If the real purpose is simply to track the number of readers, Google Analytics or other tracking systems can give you that information with free software. There are other options (meaning other public websites) available which track downloads for you.

On the other hand, tracking your own downloads on a relatively unknown web site as compared to tracking a LOT of downloads on amazon... if you want more exposure, go to the established venues such as amazon.

Wherever you place the book, do work within that site's paradigm or ecosystem. There are ways to get better exposure on Amazon, for example, with lots of books and online tutorials available. If you're going through another venue, find out how to best work within that venue.

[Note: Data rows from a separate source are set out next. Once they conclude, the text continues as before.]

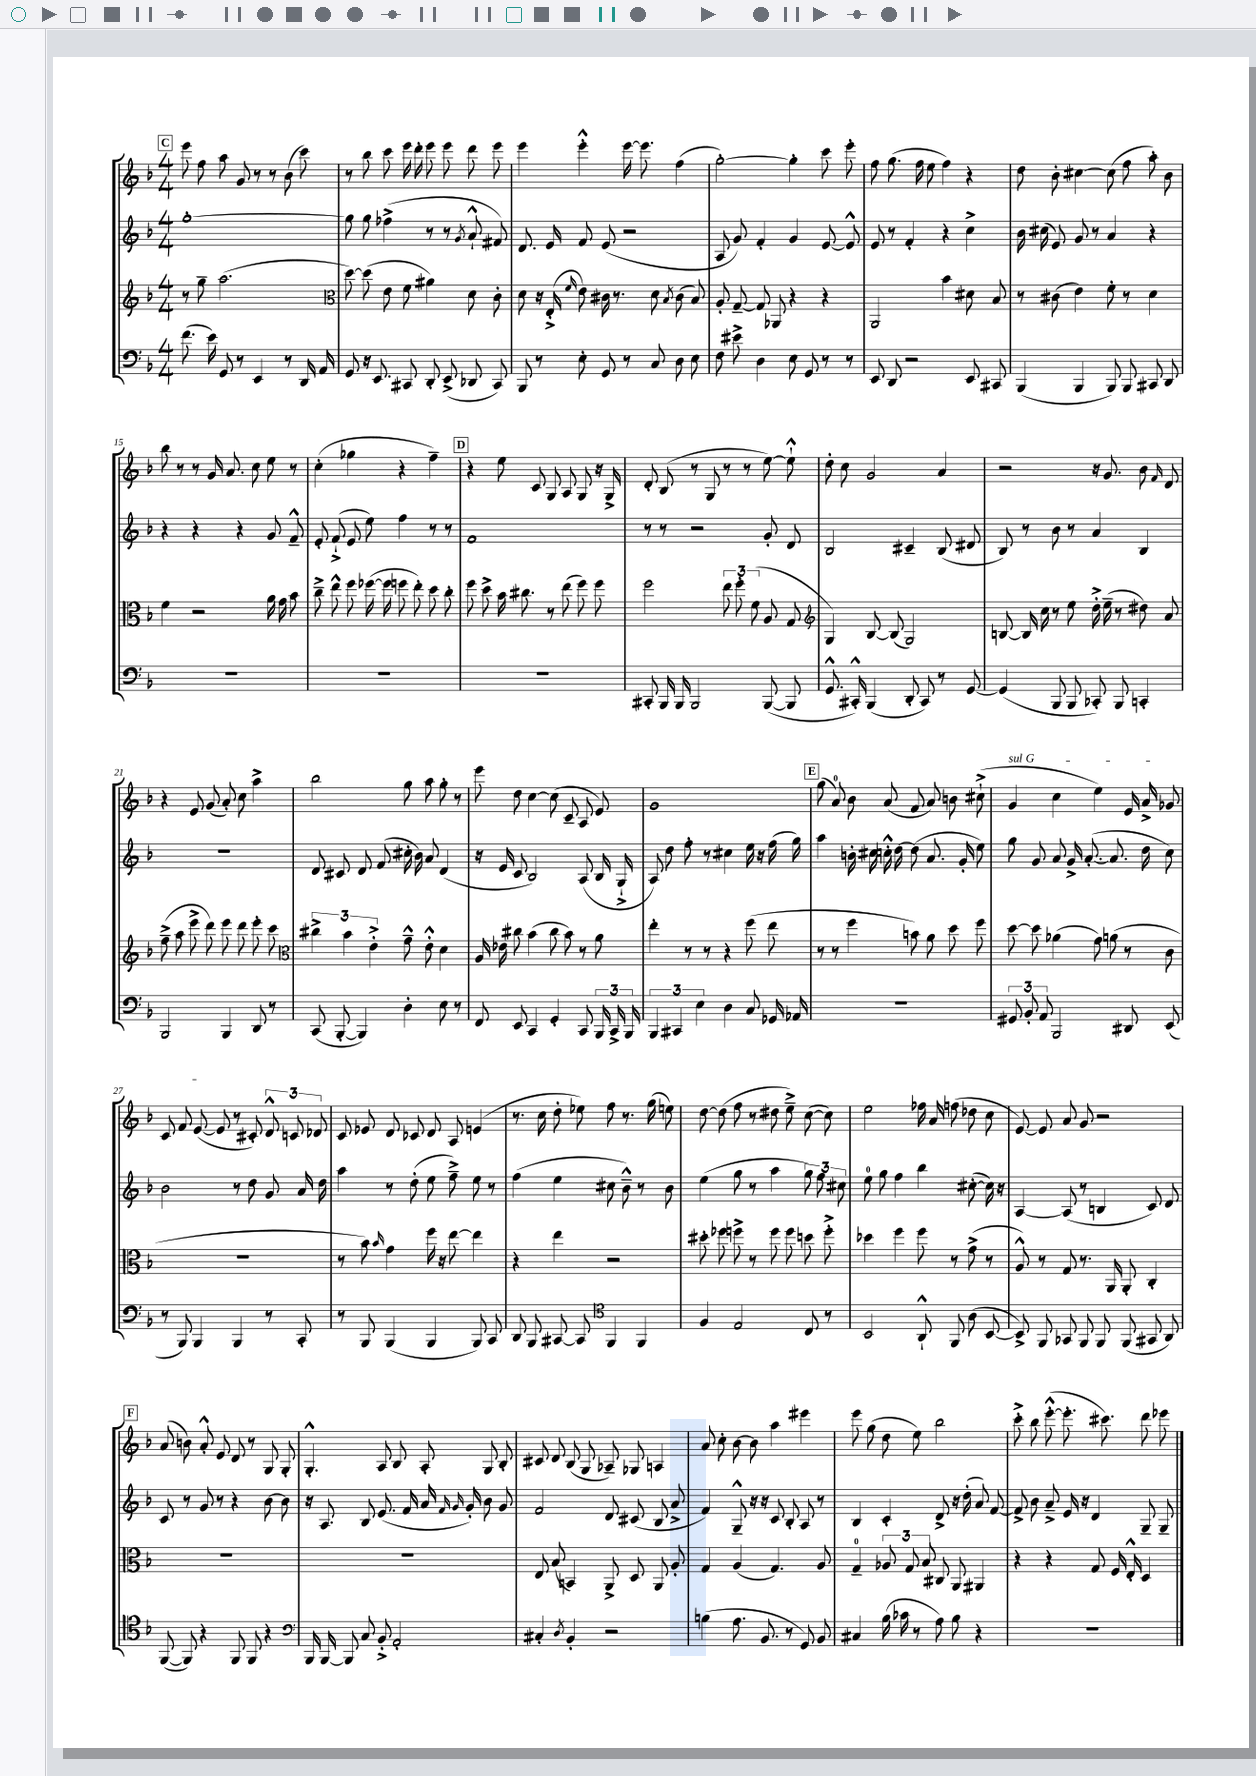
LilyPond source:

<<
\new StaffGroup <<
\new Staff = "s0" {
    \clef treble \key f \major \numericTimeSignature \time 4/4
    \autoBeamOff \mark \markup { \box "C" } e'''8 f''8 a''8 g'8 r8 r8 bes'8( c'''8) |
    r8 bes''8 c'''8 e'''16 d'''16-. e'''8 e'''8 d'''8 e'''8 |
    e'''4 e'''4-.-^ e'''16~ e'''8. f''4( |
    g''2~-.) g''4-. c'''8 e'''8-. |
    f''8 g''8.( f''16 e''8 f''4) r4 |
    d''8 bes'8-. cis''4~ cis''8( f''8 a''8-.) bes'8 |
    bes''8 r8 r8 g'16 a'8. c''8 e''8 r8 |
    c''4-.( ges''4 r4 f''4--) |
    \mark \markup { \box "D" } r4 e''8 c'8 g8 a8 g8 r16 g16-> |
    d'8-. bes8( r8 g8 r8 r8 e''8~) e''8-!-^ |
    d''8-. c''8 g'2 a'4 |
    r2 r16 g'8. bes'8 \grace { f'16 } d'8 |
    r4 e'8 g'8( a'8-.) c''8 a''4-> |
    bes''2 g''8 a''8 g''8-. r8 |
    e'''8 d''8 c''4~ c''8( c'8-- a8 e'8) |
    g'1 |
    \mark \markup { \box "E" } g''8( a'8-0) bes'8 a'8( f'8 a'8) b'8 cis''8-!->( |
    \once \override TextSpanner.bound-details.left.text = \markup { \italic "sul G" } g'4\startTextSpan c''4 e''4) e'16 a'16-> ges'8 |
    c'8 f'8 e'8~( e'8\stopTextSpan r8 cis'8-.) \tuplet 3/2 { d'8-^ c'8 des'8 } |
    c'8 ees'8 d'8 ces'8 d'8 a8 e'4( |
    r8. c''16 d''8-. ees''8) f''8 r8. g''16( e''8) |
    d''8~ d''8( f''8 r8 dis''8 e''8--->) c''8~( c''8) |
    e''2 fes''16 a'16 f''8( des''8 c''8 |
    e'8~) e'8 a'8 g'8 r2 |
    \mark \markup { \box "F" } a'8( b'8) a'8-.-^ e'8 d'8 r8 g8 g8-. |
    g4.-.-^ a8 bes8 a8-. g8 bes8-. |
    cis'8 d'8 bes8( g8 aes8--) ges8 a4 |
    a'8 c''8-. bes'8~ bes'8 a''4 eis'''4 |
    e'''8 g''8( d''8 e''8) bes''2 |
    c'''8-.-> bes''8 e'''8~-.-^( e'''8.-. cis'''8.) d'''8 ees'''8 \bar "|." |
}
\new Staff = "s1" {
    \clef treble \key f \major \numericTimeSignature \time 4/4
    \autoBeamOff \mark \markup { \box "C" } g''1~-. |
    g''8 g''8 fes''4->( r8 r8 \acciaccatura { g'8 } a'8-!-^ fis'8) |
    d'8. e'16 f'8 e'8( r2 |
    a8 g'8) f'4-. g'4 e'8~ e'8-^ |
    e'8 r8 f'4-. r4 c''4-> |
    bes'16 cis''16( e'8) g'8 r8 a'4 r4 |
    r4 r4 r4 g'8 f'8---^ |
    e'8-. f'8-!->( e'8 e''8) f''4 r8 r8 |
    \mark \markup { \box "D" } f'1 |
    r8 r8 r2 g'8-. d'8 |
    bes2 cis'4-- bes8( dis'8 |
    bes8) r8 bes'8 r8 a'4 bes4 |
    R1 |
    d'8 cis'8 d'8 f'8( cis''16-. bes'16) a'8 d'4( |
    r16 e'16 c'8 bes2) a8( bes16 g16-!-> |
    a8) d''8 f''8-. r8 cis''4 e''16 r16 f''16( g''16) |
    \mark \markup { \box "E" } a''4 b'16-. cis''16 c''16-.-^ d''16~ d''8( a'8. g'16-. e''8) |
    g''8 g'8 a'8 g'16-> a'8.~-.( a'8. d''16 c''8) |
    bes'2 r8 d''8 g'8 a'16 d''16 |
    a''4 r8 d''8-.( e''8 f''8--->) e''8 r8 |
    f''4( e''4 cis''8 bes'8---^) r8 bes'8 |
    e''4( g''8 r8 a''4 \tuplet 3/2 { g''8) f''8 cis''8 } |
    e''8-0 g''8 f''4 bes''4 cis''8~-.( cis''16) r16 |
    a4~ a8( r8 b4 c'8) d'8 |
    \mark \markup { \box "F" } c'8 r8 g'8 r8 r4 bes'8~ bes'8 |
    r16 a8. bes8 e'8.( f'16 a'16 \grace { f'16 g'16 } g'16-.) bes'8 g'8 |
    f'2 d'8 cis'8( bes8 a'8-> |
    f'4) g8---^ r16 r16 c'8 bes8-. a8 r8 |
    bes4 c'4-. d'8-> r16 d''16-.( a'8) f'8~ |
    f'8-> bes'8 a'8---> e'16 r16 d'4 g8-- g8-- \bar "|." |
}
\new Staff = "s2" {
    \clef treble \key f \major \numericTimeSignature \time 4/4
    \autoBeamOff \mark \markup { \box "C" } r8 g''8-- a''2.( |
    \clef alto d''8~) d''8( e'8 f'8 ais'4) d'8 c'8-. |
    d'8 r16 e16-.->( \grace { f'16 } e'8) cis'16 r8. d'8 \acciaccatura { bes8 } cis'8( bes8) |
    a8-. g8~-- g8 aes,8 r4 r4 |
    a,2 bes'4 dis'8 bes8 |
    r8 cis'8( e'4) f'8-. r8 d'4 |
    f'4 r2 a'16 g'16 bes'8 |
    c''8---> e''8-^ f''8 fes''16~( fes''16 f''8 e''8-.) d''8 c''8-. |
    \mark \markup { \box "D" } f''8 d''8-> bes'16 cis''8. r8 e''8( f''8) f''8 |
    f''2 \tuplet 3/2 { e''8 f''8-. f'8( } a8 g8 |
    \clef treble g4) bes8~ bes8( g2) |
    b8~ b16 c''16 r8 e''8 d''16-.-> e''16--( r8 dis''8) a'8 |
    f''8--->( a''8 e'''8-> d'''8) e'''8 d'''8 e'''8-. c'''8 |
    \clef alto \tuplet 3/2 { cis''4-> bes'4 e'4-.-> } g'8---^ e'8-.-^ d'4 |
    a16 ees'16 cis''8 bes'4( cis''8 bes'8) r8 a'8 |
    e''4-. r8 r8 r4 f''8( e''8 |
    \mark \markup { \box "E" } r8 r8 f''4 b'8) a'8 d''8 f''8 |
    d''8~ d''8 aes'4( g'8) a'8( r8 c'8 |
    R1 |
    r8 bes'8) \grace { bes'16 } g'4 f''16 r16 e''8~ e''4 |
    r4 e''4 r2 |
    dis''8-. fes''8 f''8-> r8 f''8 f''8 d''8 f''8-.-> |
    des''4 f''4 f''8 r8 g'8->( r8 |
    a8-^) r8 g8 r8. a,16 a,8-. c4-. |
    \mark \markup { \box "F" } R1 |
    R1 |
    e8 bes8( b,4) a,8-> d8 a,8 a8-. |
    g4 a4( g4.) a8 |
    g4-0-- \tuplet 3/2 { aes8 g8 bes8 } cis8 a,8 ais,4 |
    r4 r4 g8 f16 e16-.-^ d4 \bar "|." |
}
\new Staff = "s3" {
    \clef bass \key f \major \numericTimeSignature \time 4/4
    \autoBeamOff \mark \markup { \box "C" } f'8.( e'16) g,8 r8 e,4 r8 d,16 a,16 |
    g,8 r16 e,8. cis,8 d,8-. e,8->( des,8 cis,8) |
    bes,,8 r8 e8-. g,8 r8 c8 d8 e8 |
    f8 eis'8-> d4 e8 g,8 r8 r8 |
    e,8 d,8 r2 e,8 cis,8 |
    bes,,4( bes,,4 bes,,8) bes,,8 cis,8 d,8 |
    R1 |
    R1 |
    \mark \markup { \box "D" } R1 |
    cis,8-. bes,,16 bes,,16 bes,,2 bes,,8~( bes,,8 |
    g,8.-^ cis,16-.-^) bes,,4( d,8-. cis,8) r8 g,8~ |
    g,4( bes,,8 bes,,8 ces,8-.) bes,,8 c,4-. |
    bes,,2 bes,,4 d,8 r8 |
    c,8( bes,,8~-. bes,,4) d4-. e8 r8 |
    f,8 e,8 c,4 g,4-. c,8 \tuplet 3/2 { bes,,16 c,16-> bes,,16 } |
    \tuplet 3/2 { bes,,4 cis,4 e4 } d4 c8 ges,16 aes,16 |
    \mark \markup { \box "E" } R1 |
    \tuplet 3/2 { gis,8 bes,8-. a,8 } bes,,2 dis,8 e,8( |
    r8 bes,,8) bes,,4 bes,,4 r8 c,8-. |
    r8 bes,,8 bes,,4( bes,,4 bes,,8) c,8 |
    d,8 bes,,8 cis,8~ cis,8 \clef tenor f,4 f,4 |
    f4 e2 c8 r8 |
    bes,2 a,8-!-^ f,8 a8( bes,8~ |
    bes,8->) f,8 ges,8 f,8 f,8 f,8( gis,8 a,8) |
    \mark \markup { \box "F" } f,8~( f,8) r4 f,8 f,8 r4 |
    \clef bass bes,,16 bes,,16~ bes,,8 c8 bes,8-.-> a,2-. |
    cis4-. \acciaccatura { d8 } bes,4-. r2 |
    b4( a8. bes,8. r8 g,8) bes,8 |
    cis4 bes16( ces'16 r8 a8) bes8 r4 |
    R1 \bar "|." |
}
>>
>>
\layout { \context { \Score currentBarNumber = #9 } }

Consider multiple venues, multiple e-book file formats, and so on. This becomes an exercise in online marketing or search engine optimization. If tracking is the important consideration, research the various download-tracking options. Once you understand the tracking options available, that may help direct your decision as to how to go about distributing the book or books.

If you have a specific book, niche, or genre in mind, do some searches for free e-books in that genre. That may help you understand the expectations of the book's potential audience. If they're already out there looking for similar books, that fact may guide you in where and how to make it available.

Another way to look at your question is, "How many readers do I gain by putting it on Amazon?" If the book is free, the author is surely under no obligation to publish it EXCLUSIVELY on Amazon. Use amazon in addition to the other options.